Als Nachtschattengewächs aus der Familie der Solanaceae ist die Kartoffel mit der Tomate und der Aubergine verwandt, aber nicht mit der Süßkartoffel (Convolvulaceae).

Inhaltsstoffe und ihre Wirkung

Die Kartoffel besteht zu 77% aus Wasser, enthält viele Kohlenhydrate in Form von Stärke und Eiweiß. Der Kaliumgehalt macht sie ernährungsphysiologisch wertvoll.

Lagerung

Gelagert werden sollten die Kartoffeln an einem dunklen, gut durchlüfteten Ort, optimale Lagertemperatur wären 4-6Grad. 

Verwendung 

In der Küche: 

  • Eine Alleskönnerin! Geschält-ungeschält | Ganz- gerieben- in Scheiben- in Würfeln – püriert | Gebraten – gekocht – gebacken – frittiert – als Suppe | 
  • Nur als Rohkost nicht geeignet, dafür hat die rohe Kartoffel positive Effekte für die Haut.

Sonstige Verwendung: 

  • Bei Sodbrennen: Kartoffeln essen!
  • Bei Husten, Halsschmerzen, rheumatischen Beschwerden: Umschläge aus gekochten, zerdrückten und in ein Tuch gewickelte (Pell-)Kartoffeln helfen!
  • Rohe Kartoffelscheiben (oder auch gewaschene Salatblätter) lindern bei Augenschwellungen.
  • Kartoffelmaske aus rohen, geriebenen Kartoffel klärt und gibt der Haut Feuchtigkeit
  • Brot trocknet nicht so schnell aus, wenn eine rohe Kartoffel im Brotkasten liegt.

Bei uns in Unteröd

Bei uns in Unteröd gibt’s Frühkartoffeln, Herbstkartoffeln bauen wir in Ortenburg an. Der Kartoffelkäfer liebt das Kartoffelkraut, aber aufgrund der Verwandtschaft auch Tomaten- und Auberginenpflanzen.

Tipps / Links

https://www.pflanzenforschung.de/de/themen/pflanzen-im-fokus/kartoffel/

Planet Wissen: https://www.youtube.com/watch?v=BTJ7a4JW5Gg

Rezepte

Wenn es schnell gehen muss: Rosmarinkartoffel aus der Pfanne

  • Kartoffeln schälen und in kleine Würfel schneiden. In einer Pfanne Öl erhitzen und Kartoffelwürfel und Rosmarin dazu. 15-20 Minuten braten, ggf. mit Deckel. 
  • Dazu vielleicht rote Beete Salat, frischen Salat und wer es nicht vegan mag auch ganz lecker mit Feta-Käse vermischt.

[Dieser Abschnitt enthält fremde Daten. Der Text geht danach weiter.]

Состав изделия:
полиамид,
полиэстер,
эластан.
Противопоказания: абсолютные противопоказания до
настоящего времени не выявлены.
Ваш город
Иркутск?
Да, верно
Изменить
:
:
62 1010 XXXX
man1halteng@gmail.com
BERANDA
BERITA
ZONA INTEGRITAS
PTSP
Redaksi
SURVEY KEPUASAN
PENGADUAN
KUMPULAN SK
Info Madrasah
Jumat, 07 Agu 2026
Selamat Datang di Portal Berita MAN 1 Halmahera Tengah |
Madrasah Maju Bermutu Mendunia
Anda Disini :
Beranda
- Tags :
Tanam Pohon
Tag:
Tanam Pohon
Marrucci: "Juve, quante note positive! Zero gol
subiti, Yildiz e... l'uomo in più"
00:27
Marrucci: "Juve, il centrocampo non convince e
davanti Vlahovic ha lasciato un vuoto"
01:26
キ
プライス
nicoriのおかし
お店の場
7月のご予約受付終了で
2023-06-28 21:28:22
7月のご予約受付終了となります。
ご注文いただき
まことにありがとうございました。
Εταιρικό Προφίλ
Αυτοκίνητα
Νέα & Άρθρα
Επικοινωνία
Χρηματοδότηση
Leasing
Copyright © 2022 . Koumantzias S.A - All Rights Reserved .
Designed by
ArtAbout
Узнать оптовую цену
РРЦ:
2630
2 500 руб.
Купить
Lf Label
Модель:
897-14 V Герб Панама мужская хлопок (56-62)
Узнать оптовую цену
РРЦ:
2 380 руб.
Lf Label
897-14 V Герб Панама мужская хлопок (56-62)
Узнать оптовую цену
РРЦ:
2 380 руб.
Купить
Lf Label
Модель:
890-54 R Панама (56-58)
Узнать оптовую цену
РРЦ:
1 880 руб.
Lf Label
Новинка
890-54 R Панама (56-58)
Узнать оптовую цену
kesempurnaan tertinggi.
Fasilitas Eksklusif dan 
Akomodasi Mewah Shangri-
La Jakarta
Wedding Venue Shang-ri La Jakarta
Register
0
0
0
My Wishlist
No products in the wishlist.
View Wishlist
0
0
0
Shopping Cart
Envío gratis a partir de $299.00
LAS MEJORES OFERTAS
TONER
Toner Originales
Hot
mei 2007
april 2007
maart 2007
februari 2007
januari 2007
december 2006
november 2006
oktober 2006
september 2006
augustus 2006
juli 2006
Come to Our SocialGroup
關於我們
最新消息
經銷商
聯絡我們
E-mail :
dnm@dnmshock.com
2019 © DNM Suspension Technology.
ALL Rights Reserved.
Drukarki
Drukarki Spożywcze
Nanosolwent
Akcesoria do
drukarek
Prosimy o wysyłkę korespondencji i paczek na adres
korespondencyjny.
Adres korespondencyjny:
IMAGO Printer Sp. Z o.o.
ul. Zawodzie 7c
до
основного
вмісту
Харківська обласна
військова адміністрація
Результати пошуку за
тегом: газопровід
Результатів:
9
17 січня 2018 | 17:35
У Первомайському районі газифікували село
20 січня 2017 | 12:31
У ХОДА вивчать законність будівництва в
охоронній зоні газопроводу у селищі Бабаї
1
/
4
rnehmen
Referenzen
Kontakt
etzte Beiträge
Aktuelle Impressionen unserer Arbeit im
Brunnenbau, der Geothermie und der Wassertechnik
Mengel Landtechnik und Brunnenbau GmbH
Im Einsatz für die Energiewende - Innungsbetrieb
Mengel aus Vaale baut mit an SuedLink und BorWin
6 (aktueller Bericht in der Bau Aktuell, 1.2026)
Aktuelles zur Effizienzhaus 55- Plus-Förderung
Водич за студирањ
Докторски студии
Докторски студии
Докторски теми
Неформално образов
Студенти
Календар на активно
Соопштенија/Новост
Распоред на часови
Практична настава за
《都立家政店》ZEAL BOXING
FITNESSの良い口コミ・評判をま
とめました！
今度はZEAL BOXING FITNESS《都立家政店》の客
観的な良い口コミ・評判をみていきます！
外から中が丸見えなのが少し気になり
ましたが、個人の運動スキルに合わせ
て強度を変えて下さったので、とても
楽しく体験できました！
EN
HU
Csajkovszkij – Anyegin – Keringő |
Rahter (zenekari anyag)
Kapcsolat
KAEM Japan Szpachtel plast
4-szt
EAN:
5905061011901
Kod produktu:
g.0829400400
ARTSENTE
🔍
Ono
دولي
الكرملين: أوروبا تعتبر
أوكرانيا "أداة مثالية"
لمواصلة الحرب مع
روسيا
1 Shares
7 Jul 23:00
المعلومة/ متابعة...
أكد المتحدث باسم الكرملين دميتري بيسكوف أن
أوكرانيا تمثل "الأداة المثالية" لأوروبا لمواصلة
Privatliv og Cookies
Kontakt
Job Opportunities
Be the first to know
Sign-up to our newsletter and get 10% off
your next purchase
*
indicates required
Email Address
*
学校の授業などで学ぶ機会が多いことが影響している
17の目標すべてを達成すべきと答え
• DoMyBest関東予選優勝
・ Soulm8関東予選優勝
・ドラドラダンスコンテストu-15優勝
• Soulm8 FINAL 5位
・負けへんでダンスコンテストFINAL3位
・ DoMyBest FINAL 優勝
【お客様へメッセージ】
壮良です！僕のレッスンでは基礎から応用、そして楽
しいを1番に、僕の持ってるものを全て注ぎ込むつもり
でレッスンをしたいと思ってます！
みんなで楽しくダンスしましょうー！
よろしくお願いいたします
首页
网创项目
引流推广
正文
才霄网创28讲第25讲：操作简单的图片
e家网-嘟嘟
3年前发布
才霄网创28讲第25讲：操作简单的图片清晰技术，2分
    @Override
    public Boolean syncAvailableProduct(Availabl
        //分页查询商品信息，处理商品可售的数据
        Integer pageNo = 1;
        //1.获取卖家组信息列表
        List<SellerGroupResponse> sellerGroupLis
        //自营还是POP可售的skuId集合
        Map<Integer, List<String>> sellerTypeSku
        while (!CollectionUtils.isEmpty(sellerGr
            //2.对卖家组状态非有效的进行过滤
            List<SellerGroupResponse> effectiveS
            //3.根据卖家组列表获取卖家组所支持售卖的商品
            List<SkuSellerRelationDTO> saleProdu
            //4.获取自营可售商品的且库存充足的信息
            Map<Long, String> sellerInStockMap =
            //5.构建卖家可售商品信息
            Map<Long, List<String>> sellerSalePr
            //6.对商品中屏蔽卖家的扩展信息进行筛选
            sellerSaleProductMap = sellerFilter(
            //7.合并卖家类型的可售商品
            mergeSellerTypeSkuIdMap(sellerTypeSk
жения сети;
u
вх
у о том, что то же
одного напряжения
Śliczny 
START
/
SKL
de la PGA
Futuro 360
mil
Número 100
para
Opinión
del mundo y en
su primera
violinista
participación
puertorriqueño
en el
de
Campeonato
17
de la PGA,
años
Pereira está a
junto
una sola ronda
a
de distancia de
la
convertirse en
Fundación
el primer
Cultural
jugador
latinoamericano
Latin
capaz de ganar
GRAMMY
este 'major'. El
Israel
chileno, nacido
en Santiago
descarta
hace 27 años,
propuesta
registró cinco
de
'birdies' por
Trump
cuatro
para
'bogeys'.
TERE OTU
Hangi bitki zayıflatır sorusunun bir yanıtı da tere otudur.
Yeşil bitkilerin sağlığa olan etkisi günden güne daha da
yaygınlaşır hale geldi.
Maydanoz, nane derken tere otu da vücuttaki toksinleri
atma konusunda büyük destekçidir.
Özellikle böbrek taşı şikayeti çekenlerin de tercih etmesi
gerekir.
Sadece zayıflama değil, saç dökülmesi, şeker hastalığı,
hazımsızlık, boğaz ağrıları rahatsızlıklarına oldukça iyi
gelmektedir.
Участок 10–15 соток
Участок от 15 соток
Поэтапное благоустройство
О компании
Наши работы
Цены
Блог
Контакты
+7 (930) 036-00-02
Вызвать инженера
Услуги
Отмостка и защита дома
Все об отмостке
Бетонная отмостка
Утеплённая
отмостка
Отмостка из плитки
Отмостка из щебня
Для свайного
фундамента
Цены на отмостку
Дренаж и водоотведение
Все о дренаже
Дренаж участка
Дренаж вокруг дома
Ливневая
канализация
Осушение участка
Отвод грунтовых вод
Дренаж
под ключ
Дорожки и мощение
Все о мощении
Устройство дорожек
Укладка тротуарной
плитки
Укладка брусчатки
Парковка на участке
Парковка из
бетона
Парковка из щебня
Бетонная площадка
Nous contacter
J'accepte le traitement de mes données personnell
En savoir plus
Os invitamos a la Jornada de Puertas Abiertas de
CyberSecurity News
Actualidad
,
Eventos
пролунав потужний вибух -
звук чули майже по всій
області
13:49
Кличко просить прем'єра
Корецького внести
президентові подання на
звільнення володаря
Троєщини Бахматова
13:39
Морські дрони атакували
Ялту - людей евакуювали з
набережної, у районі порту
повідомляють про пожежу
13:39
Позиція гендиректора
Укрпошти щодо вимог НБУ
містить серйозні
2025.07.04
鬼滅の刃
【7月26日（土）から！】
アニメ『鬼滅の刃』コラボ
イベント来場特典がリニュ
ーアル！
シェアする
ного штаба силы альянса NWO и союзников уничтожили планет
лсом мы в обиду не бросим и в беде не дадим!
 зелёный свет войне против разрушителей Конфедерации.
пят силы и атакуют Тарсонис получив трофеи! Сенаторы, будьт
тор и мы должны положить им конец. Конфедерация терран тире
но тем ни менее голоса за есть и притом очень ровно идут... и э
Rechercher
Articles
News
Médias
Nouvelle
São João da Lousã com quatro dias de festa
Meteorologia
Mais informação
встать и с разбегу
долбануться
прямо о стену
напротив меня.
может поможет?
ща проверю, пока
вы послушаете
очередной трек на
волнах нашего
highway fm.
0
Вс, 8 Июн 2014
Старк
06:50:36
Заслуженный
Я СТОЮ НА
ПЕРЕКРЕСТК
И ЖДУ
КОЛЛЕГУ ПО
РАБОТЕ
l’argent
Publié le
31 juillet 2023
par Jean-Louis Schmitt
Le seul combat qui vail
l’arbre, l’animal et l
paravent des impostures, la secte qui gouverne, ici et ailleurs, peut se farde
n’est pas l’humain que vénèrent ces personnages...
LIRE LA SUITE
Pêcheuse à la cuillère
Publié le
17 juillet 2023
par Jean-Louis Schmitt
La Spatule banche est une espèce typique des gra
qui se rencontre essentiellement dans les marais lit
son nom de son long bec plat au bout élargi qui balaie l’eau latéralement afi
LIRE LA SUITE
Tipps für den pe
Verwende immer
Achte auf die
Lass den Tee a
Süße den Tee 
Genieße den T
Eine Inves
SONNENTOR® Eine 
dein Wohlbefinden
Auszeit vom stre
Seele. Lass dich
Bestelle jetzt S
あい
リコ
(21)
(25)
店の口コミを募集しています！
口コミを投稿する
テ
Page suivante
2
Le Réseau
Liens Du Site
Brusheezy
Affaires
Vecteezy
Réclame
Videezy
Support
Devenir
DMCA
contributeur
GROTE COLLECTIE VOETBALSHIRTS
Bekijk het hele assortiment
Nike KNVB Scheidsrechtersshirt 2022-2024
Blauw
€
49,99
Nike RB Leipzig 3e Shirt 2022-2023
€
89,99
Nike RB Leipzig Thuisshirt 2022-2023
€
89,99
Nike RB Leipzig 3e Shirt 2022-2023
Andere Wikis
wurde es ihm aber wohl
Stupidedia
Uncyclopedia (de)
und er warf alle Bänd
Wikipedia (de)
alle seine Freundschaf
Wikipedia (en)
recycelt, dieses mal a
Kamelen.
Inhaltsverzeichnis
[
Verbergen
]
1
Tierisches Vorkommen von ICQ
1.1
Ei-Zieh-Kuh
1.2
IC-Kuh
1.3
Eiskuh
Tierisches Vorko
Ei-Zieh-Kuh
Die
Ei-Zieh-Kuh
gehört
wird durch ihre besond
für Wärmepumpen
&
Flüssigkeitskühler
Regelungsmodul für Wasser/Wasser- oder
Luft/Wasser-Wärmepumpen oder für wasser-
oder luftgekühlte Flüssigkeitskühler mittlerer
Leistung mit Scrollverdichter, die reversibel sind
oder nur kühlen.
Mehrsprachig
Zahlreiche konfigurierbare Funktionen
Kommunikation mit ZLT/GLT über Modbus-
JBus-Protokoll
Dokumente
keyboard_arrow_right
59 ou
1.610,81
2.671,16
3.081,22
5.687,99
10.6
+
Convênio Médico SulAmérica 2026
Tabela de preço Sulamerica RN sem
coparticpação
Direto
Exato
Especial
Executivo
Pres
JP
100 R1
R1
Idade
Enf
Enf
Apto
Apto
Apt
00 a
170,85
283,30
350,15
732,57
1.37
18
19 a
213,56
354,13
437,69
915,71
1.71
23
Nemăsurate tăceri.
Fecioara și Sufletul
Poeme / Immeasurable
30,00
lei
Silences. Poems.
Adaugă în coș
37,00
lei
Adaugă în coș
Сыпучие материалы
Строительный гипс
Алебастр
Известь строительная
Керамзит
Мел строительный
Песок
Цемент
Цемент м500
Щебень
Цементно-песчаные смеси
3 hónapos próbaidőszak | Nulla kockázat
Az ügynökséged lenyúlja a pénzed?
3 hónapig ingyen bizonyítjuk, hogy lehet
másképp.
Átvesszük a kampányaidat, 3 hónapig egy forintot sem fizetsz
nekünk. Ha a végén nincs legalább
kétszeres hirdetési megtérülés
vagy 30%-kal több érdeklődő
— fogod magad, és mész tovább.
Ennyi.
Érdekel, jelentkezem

Kartoffelpüree mit Sellerietalern 

  • Kartoffeln schälen und kochen. Wenn man mag, kann man auch anderes Wurzelgemüse mitkochen und pürieren, z.b. Karotten, Topinambur, Pastinake oder sogar rote Beete, das gibt eine schöne Färbung. 
  • Während die Kartoffeln kochen kann man den Sellerie vorbereiten: Ofen vorheizen, Sellerie schälen und in ca. 1 cm dicke Scheiben schneiden. Einölen, salzen, pfeffern, auf ein Backblech geben und bei 180-200 Grad backen. Nach ca. 20 Minuten kann man auf jede Scheiben etwas Käse geben und noch ein paar Minuten (ggf. mit Grillfunktion) in der Röhre lassen. 
  • Die mittlerweile gekochten Kartoffeln zerdrücken/stampfen. Olivenöl und/oder Butter dazu, Salz, Pfeffer und evtl. etwas Muskat. Mit Schmand, Milch oder Milchersatz aufgießen.
  • Ganz lecker dazu schmeckt gedünsteter Lauch.